Instructions for the task
Retrieve every line from the records in which the word "HtmlHeadMetaTags" occurs.

Data to examine
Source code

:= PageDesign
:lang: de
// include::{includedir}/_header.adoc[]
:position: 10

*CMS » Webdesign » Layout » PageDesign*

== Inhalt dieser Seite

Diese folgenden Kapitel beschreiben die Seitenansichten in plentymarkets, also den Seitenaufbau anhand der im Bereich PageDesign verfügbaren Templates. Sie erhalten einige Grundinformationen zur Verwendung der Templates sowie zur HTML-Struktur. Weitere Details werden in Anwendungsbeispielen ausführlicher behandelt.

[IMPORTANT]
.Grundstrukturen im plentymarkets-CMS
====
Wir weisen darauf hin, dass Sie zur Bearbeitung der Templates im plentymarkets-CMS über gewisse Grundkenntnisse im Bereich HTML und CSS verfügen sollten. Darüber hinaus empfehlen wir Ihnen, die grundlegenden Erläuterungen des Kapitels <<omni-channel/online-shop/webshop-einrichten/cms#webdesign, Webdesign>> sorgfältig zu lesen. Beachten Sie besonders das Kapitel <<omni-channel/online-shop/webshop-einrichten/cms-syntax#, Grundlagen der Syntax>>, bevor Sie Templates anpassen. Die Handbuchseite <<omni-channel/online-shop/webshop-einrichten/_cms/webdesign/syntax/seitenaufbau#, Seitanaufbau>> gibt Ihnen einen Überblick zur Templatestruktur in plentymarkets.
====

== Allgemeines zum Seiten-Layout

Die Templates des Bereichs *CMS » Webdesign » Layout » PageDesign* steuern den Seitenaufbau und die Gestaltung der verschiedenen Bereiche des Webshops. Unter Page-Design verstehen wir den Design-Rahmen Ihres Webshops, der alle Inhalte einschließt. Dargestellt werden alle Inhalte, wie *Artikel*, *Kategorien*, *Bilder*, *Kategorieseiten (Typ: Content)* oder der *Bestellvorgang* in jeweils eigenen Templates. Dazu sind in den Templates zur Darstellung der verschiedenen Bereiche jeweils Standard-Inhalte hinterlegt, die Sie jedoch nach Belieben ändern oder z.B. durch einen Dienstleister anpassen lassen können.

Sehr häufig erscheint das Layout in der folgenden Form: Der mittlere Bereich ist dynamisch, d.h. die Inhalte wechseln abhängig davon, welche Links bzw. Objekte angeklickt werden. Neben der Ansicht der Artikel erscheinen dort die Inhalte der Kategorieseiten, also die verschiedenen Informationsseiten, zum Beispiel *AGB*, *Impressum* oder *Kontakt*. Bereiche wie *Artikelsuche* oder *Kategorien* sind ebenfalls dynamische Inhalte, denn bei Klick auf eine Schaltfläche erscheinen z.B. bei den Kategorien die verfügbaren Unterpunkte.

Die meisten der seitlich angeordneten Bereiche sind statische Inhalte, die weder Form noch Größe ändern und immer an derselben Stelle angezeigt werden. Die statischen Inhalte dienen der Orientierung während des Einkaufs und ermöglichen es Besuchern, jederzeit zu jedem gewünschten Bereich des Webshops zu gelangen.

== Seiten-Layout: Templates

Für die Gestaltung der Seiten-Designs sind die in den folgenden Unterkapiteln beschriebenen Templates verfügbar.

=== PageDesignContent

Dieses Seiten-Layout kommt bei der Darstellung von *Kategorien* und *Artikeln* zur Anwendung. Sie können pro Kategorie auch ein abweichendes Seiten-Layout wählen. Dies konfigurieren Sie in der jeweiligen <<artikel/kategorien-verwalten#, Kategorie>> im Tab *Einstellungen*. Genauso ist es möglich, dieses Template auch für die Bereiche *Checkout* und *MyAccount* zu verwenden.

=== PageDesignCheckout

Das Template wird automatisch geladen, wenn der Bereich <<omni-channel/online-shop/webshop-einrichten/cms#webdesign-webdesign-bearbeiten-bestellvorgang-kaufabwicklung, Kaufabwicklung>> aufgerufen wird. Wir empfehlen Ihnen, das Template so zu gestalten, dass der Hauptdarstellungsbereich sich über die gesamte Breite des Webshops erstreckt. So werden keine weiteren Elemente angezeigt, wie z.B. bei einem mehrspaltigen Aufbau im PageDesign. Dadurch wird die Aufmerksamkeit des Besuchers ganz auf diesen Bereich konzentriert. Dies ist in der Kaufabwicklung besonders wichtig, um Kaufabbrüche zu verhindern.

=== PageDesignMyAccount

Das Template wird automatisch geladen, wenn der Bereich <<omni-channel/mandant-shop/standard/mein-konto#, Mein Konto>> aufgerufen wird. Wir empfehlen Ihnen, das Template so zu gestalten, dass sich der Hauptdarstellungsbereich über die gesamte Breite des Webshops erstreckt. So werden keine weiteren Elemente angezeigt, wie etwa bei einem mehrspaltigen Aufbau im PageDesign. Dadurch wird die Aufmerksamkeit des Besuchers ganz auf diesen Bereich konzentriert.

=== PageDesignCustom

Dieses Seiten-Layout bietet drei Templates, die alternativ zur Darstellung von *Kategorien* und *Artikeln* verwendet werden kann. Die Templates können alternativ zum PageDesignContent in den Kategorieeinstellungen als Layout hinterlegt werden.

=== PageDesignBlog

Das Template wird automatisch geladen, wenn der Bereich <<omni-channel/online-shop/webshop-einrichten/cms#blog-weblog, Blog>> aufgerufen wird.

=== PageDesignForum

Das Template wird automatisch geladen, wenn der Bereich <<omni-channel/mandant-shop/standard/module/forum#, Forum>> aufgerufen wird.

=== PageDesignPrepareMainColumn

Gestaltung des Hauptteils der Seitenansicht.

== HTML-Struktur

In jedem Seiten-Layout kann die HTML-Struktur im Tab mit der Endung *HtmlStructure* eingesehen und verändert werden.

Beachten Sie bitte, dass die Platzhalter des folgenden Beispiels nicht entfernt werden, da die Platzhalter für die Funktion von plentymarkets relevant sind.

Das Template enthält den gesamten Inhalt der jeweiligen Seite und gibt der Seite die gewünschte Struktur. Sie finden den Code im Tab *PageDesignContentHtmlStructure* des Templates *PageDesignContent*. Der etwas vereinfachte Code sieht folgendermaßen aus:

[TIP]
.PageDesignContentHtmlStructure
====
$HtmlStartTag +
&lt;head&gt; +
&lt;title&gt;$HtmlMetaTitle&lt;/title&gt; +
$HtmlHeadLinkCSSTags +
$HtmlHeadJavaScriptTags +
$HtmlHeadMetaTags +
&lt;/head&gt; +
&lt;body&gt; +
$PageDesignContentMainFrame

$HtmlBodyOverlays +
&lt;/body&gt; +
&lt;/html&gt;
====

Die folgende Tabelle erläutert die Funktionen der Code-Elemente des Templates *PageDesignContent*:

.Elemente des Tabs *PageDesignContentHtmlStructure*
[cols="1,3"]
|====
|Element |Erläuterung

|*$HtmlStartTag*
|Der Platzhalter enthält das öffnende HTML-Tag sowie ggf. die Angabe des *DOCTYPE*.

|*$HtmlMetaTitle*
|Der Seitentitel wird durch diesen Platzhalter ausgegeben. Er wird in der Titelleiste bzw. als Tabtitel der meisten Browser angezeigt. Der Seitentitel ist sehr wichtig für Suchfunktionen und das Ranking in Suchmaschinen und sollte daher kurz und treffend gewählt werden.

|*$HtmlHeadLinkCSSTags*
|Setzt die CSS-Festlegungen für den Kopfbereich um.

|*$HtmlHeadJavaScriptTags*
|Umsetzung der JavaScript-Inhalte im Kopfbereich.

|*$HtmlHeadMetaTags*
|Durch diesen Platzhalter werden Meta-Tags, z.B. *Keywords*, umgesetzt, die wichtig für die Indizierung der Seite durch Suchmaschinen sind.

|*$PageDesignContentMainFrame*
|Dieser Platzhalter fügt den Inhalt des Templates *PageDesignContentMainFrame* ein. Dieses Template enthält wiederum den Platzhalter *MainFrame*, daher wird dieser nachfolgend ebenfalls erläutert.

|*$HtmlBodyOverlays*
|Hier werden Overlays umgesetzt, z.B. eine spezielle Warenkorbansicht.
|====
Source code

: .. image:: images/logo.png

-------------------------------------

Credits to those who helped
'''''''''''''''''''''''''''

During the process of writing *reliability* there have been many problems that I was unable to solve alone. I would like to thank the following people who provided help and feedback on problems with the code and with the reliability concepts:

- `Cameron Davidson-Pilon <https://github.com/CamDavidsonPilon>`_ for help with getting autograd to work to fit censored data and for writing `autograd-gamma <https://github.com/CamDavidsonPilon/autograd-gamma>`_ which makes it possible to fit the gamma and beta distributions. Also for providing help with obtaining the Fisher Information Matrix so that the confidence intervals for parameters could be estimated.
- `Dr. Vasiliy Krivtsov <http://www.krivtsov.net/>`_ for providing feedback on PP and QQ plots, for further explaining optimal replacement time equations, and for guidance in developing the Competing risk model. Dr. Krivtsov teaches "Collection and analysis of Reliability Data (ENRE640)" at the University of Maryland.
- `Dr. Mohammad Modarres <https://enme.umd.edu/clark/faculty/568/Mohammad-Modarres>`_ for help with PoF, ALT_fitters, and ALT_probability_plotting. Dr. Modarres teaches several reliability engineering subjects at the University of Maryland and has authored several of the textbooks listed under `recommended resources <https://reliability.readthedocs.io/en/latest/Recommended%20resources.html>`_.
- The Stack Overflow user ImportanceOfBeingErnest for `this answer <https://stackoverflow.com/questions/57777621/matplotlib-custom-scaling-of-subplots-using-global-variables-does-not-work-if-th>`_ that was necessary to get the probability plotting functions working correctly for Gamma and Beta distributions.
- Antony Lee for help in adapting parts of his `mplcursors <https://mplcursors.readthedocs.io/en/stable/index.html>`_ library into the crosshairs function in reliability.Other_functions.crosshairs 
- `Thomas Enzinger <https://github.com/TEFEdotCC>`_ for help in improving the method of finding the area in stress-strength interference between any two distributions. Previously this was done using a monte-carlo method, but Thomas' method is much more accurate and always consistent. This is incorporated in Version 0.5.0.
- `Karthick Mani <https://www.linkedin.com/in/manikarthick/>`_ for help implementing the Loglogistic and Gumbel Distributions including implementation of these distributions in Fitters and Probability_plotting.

Your response
$HtmlHeadMetaTags +
|*$HtmlHeadMetaTags*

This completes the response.